Rümeysa Öztürk has been incarcerated—without any legal process—at the South Louisiana ICE Processing Center in Basile. (See: "ICE Kidnaps Tufts University Student—2,000 Protesters Immediately Respond in Outrage") This is one of nine ICE jails in Louisiana. These remote rural jails are set up to discourage “outsiders”—attorneys, journalists, family—from learning what’s going on, which leaves inmates who have been convicted of nothing totally at the mercy of racist guards and prison administrators.
This is why they are referred to as the “Black Hole.”
In 2024, the American Civil Liberties Union (ACLU) published a 108-page report, Inside the Black Hole: Systematic Human Rights Abuses Against Immigrants Detained & Disappeared in Louisiana. The report covers all nine of the Louisiana ICE jails, and is based mainly on interviews with 6,384 people.
Here is a small taste of what the ACLU report reveals about the Basile jail:
A woman compares Basile with the Alabama prison she was transferred from:
I’m wearing a jumpsuit. I’m surrounded by barbed wire. I can’t go to the yard without permission from guards. But some parts here are worse. The food is smaller portions and rotten, about half the portions we got in prison. I have to represent myself in my legal case, even though I’m not a lawyer. And the guards here are more racist. They mock us just for being immigrants.
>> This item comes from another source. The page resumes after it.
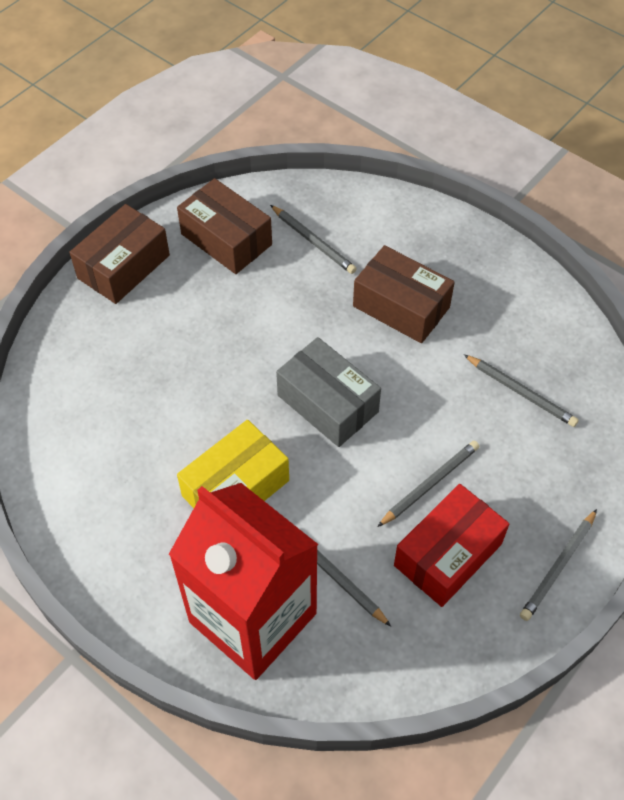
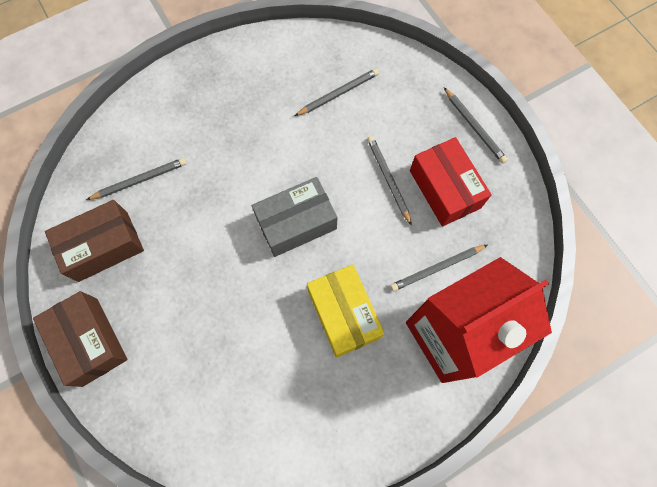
camera: 70 degrees left, 15 degrees up
brown box [353,245,455,343] -> none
A Portuguese-speaking woman, denied interpreter services, is forced to sign a legal document:
An officer gave me papers but he didn’t read them to me. Because I can’t read or speak English, I couldn’t understand them. I tried to explain to the officer that I needed an interpreter but he ignored me. He started to get angry. I was afraid and just signed the papers. I think they are trying to deport me.
Two young physicians, Mariia and Boris, were imprisoned in Russia for opposition to the Ukraine war. After release they fled to the U.S., seeking amnesty. Instead, they were separated at the border and re-imprisoned.
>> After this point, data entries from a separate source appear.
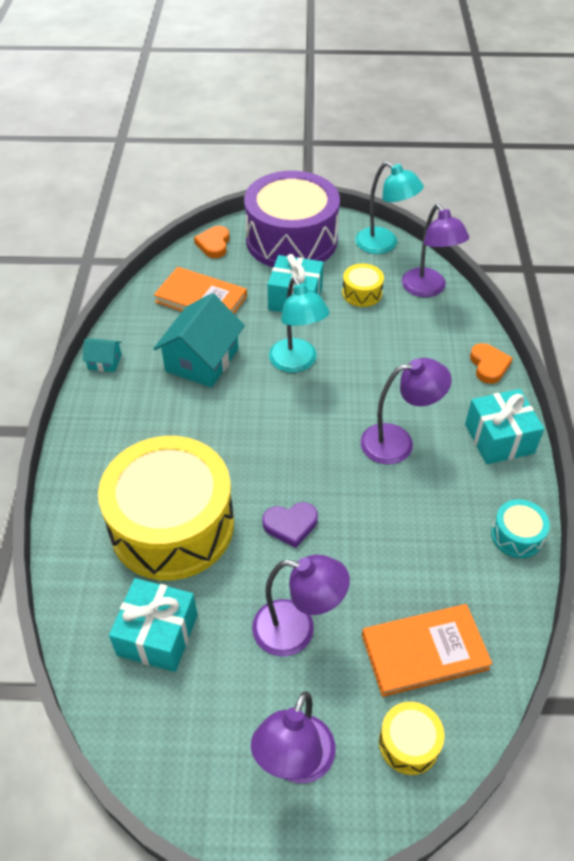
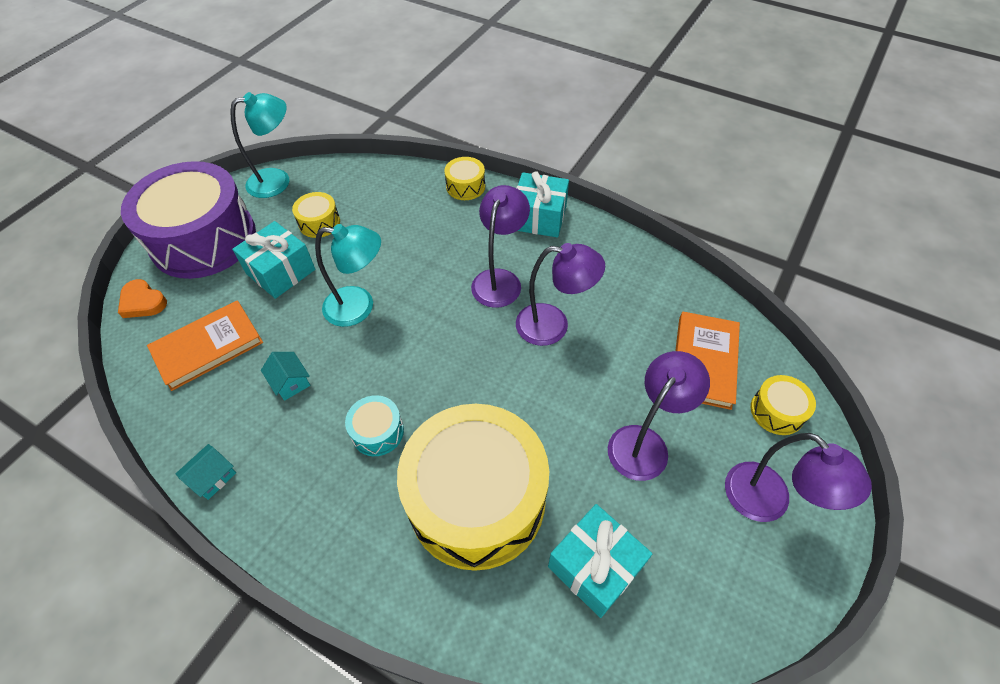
camera: 60 degrees left, 5 degrees up
turquoise house [153,293,245,387] -> turquoise house [261,352,310,401], size x0.47
purple heart [263,502,318,548] -> none
purple lamp [402,204,469,297] -> purple lamp moved to [516,243,605,346]
orange heart [470,343,513,384] -> yellow drum [444,157,485,200]
turquoise drum [491,499,550,558] -> turquoise drum moved to [345,395,404,456]

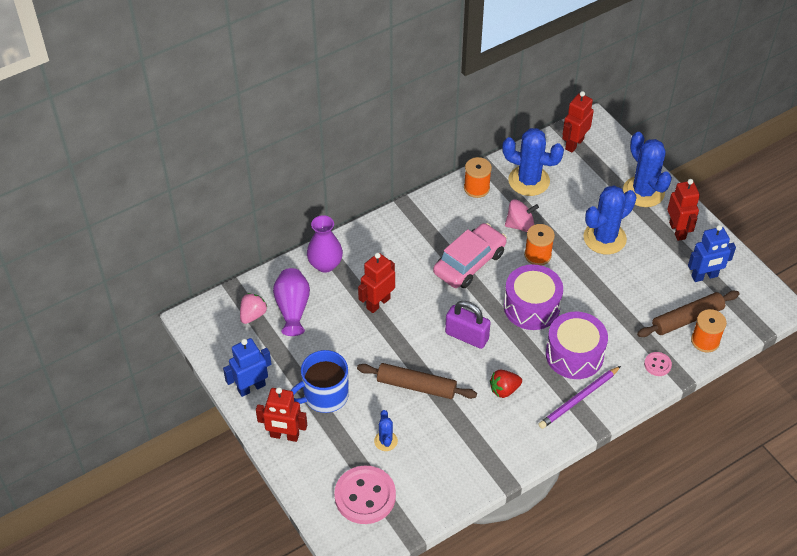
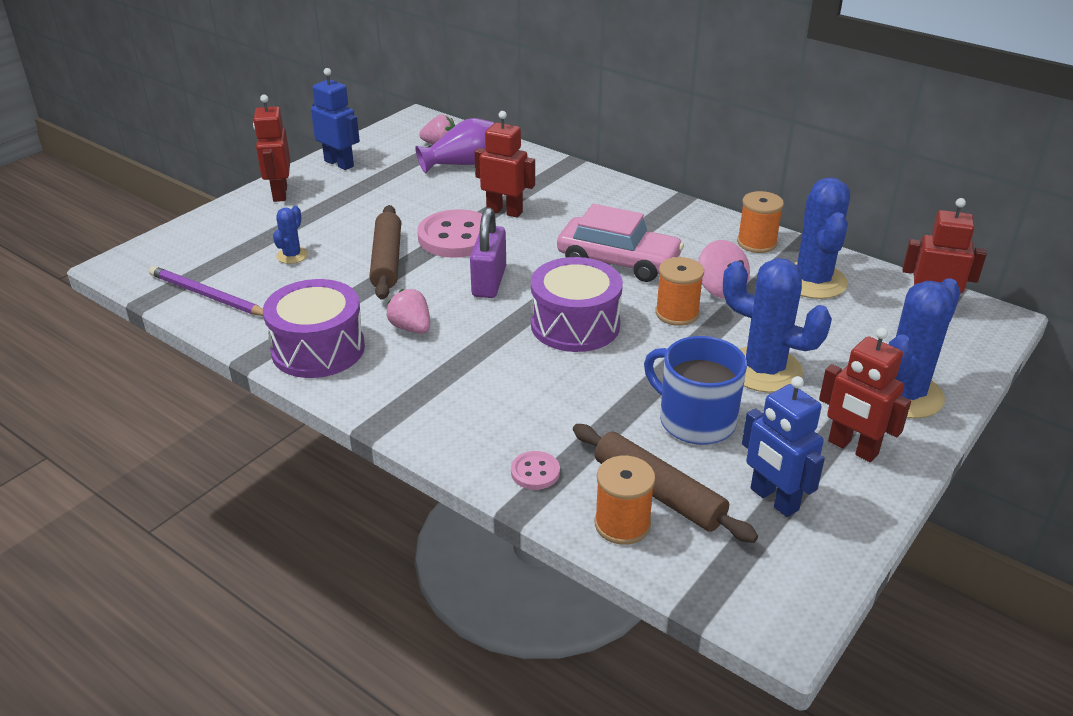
camera: 70 degrees right, 15 degrees down
blue mug [291,350,349,413] -> blue mug moved to [644,336,747,445]
purple vase [307,215,343,273] -> none
pink button [334,466,396,524] -> pink button moved to [417,209,482,258]
blue cactus [374,410,398,451] -> blue cactus turned 45 degrees counterclockwise [273,206,308,264]
red strawberry [490,369,522,398] -> pink strawberry [386,289,430,333]
purple pencil [538,366,621,429] -> purple pencil moved to [149,266,263,316]
purple drum [546,312,608,379] -> purple drum moved to [263,279,365,378]
red robot [667,179,700,241] -> red robot turned 75 degrees clockwise [819,328,911,462]

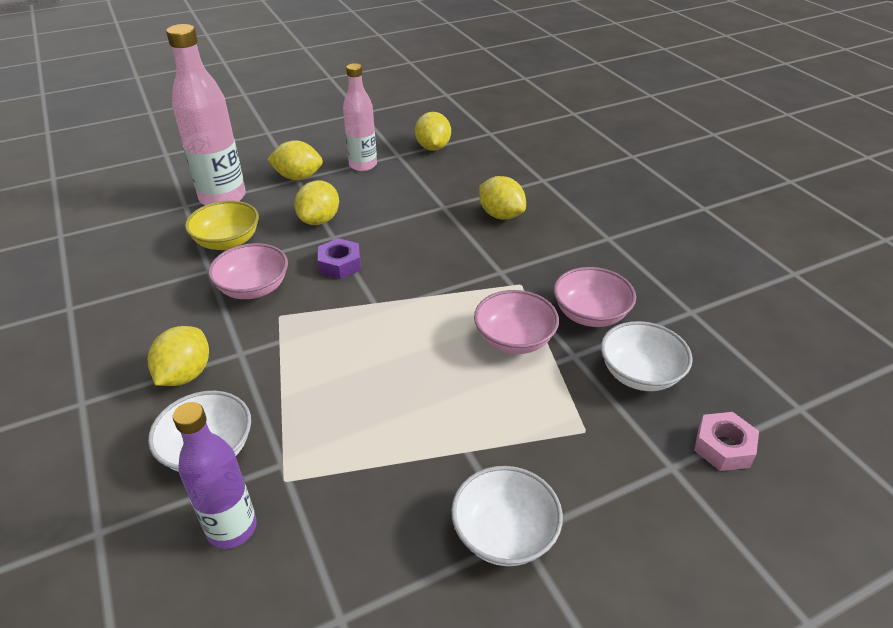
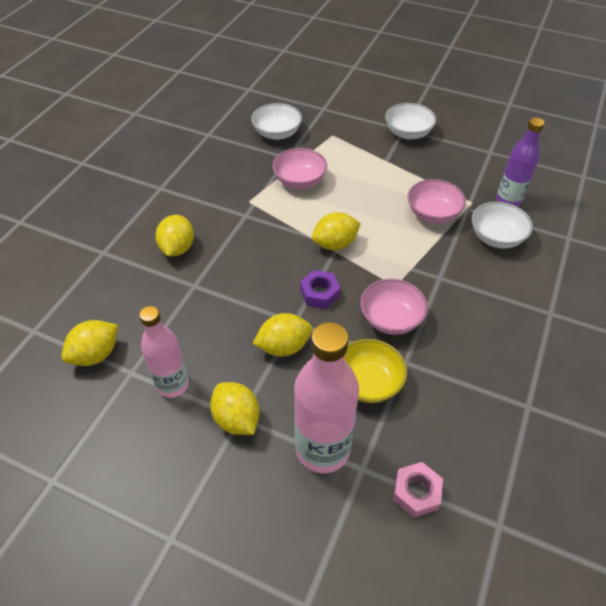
camera: 130 degrees left, 10 degrees up
yellow lemon [148,326,209,386] -> yellow lemon moved to [312,212,361,250]
pink bowl [554,267,636,327] -> pink bowl moved to [408,179,466,224]
pink nut [694,412,759,471] -> pink nut moved to [393,462,443,518]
Here Mariia describes conditions at Basile that are truly shocking. Remember as you read these accounts that these are human beings who have been convicted of nothing, who fled their homelands in many cases because of political repression:
I saw boxes of food that had cockroaches in them. The drinking water had a strong chemical smell. We saw snakes. It was scary to try to sleep and always find something crawling on the wall or on your mattress, spiders and different kinds of bugs.…
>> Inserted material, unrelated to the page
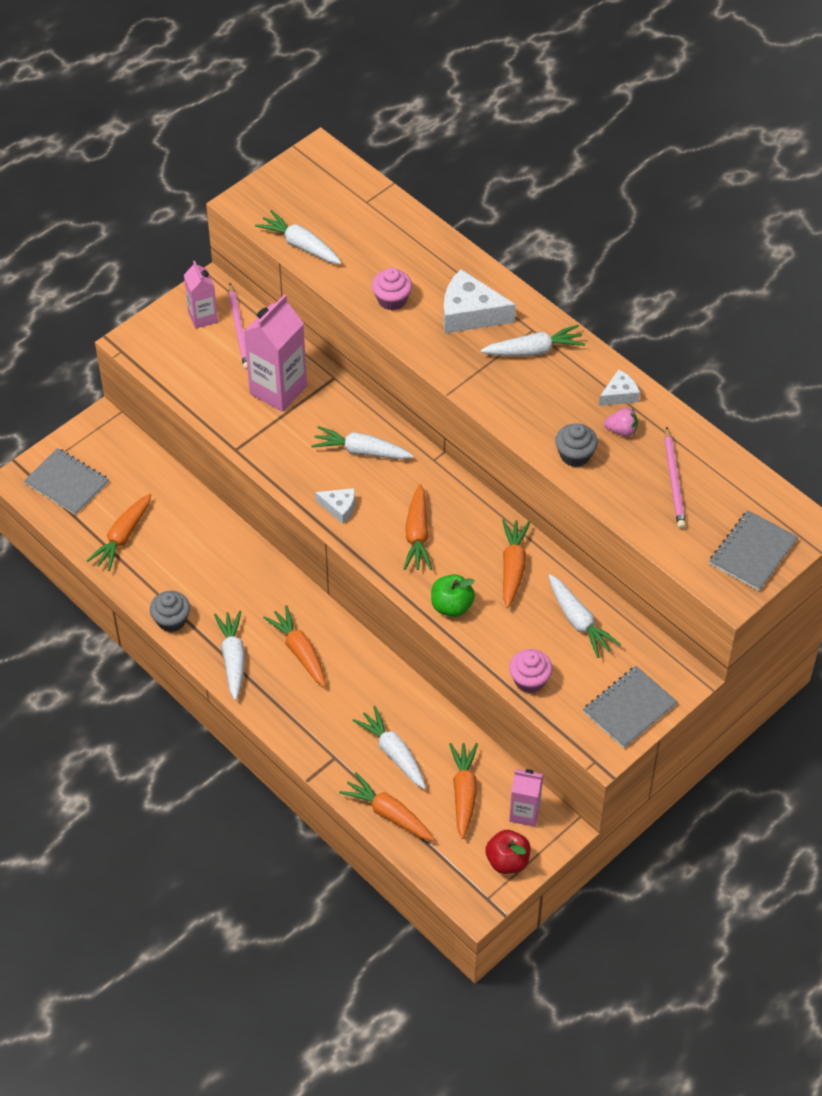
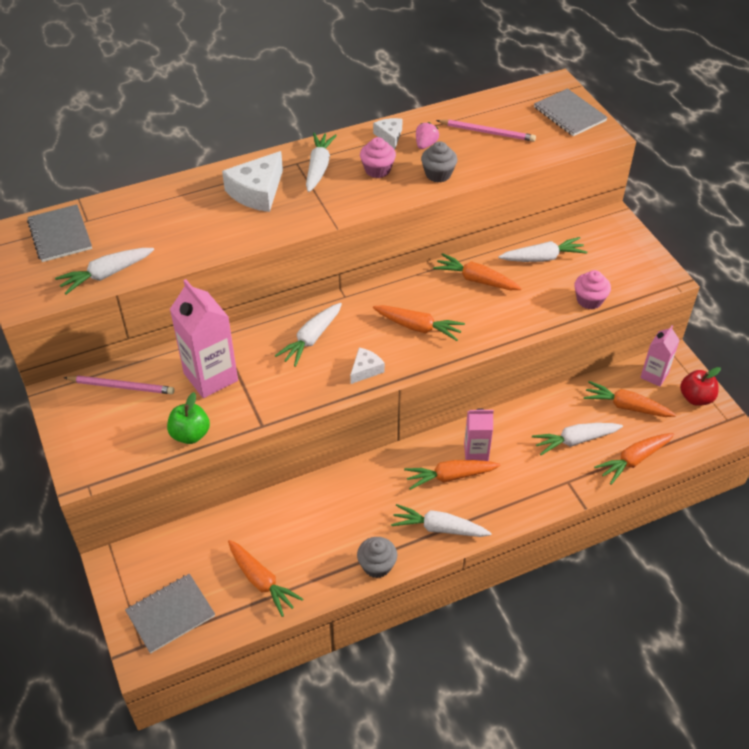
camera: 70 degrees left, 5 degrees down
pink carton [184,261,218,329] -> pink carton moved to [464,409,494,461]
pink cupcake [372,268,412,311] -> pink cupcake moved to [360,137,396,178]
green apple [431,574,475,617] -> green apple moved to [167,392,210,444]
grey notebook [583,666,678,748] -> grey notebook moved to [27,204,92,262]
All of the cleaning was done by us. The officers brought us tools for cleaning and forced us to clean.… They didn’t give us any gloves or protective gear. Sometimes they didn’t even give us paper towels, just a spray bottle. The unit smelled foul, like human feces. Our mattresses were dirty, stained, torn apart, and very thin. The sinks and toilets were always broken and dirty. We were only given two sheets and a thin blanket in bad condition.…
We often complained because the whole unit would run out of toilet paper. We would beg and beg but they wouldn’t give us any. Then if we filed a complaint, the officers would punish us by turning the TV on at full volume at night so we couldn’t sleep. One time after we complained, they didn’t provide us with any hygiene products for two weeks. They also would take away our walks and access to fresh air if we complained. We once went one week with no fresh air or sunlight.…
Every morning, we were given a small package of cereal and a small carton of milk. The milk was almost always expired.… For dinner, we got a few spoonfuls of beans and sometimes canned corn or canned green beans. Sometimes, we also got one small sausage, or a small piece of cornbread and a small cookie that was too hard to eat. On occasion, we got a small orange, but it would always be rotten inside. It always looked like someone vomited the food on our plates and brought it to us. The food smelled spoiled and rotten. It was impossible to eat.…
After three weeks in Basile, Mariia lost her period and developed other symptoms of malnutrition and hormonal imbalance. “I began to develop a rash all over my body whenever I tried to eat the food. I couldn’t eat anything and I started to feel very ill.”
She remained in detention for six months.
Her husband Boris, who was in the Pine Prairie Louisiana jail, summed up:
We anticipated that we would have to go through legal processes in the United States, but we didn’t expect to be placed in inhumane conditions, be tortured, or have Mariia reduced to an unconscious state in which she partially lost the ability to move.
Again, this is only scratching the surface—survivors of Basile report “rats the size of my arm” in the kitchen. The ACLU report describes physical abuse as well. “An officer in the cafeteria at Basile forcibly removed a woman’s shoe, scraped it on the surface of a table, shoved her in a seat, held her down, poured her meal tray on the table, and forced her to eat the food from the dirty table’s surface.” In another instance, “An officer at Basile cornered a woman and screamed at her so aggressively that she lost consciousness, fell, and hit her head on a metal bed frame. She later suffered recurring headaches and hearing loss.”
These are the conditions faced now by Rümeysa Öztürk, and by rapidly increasing numbers of foreign-born people who are now in the crosshairs of the MAGA fascists.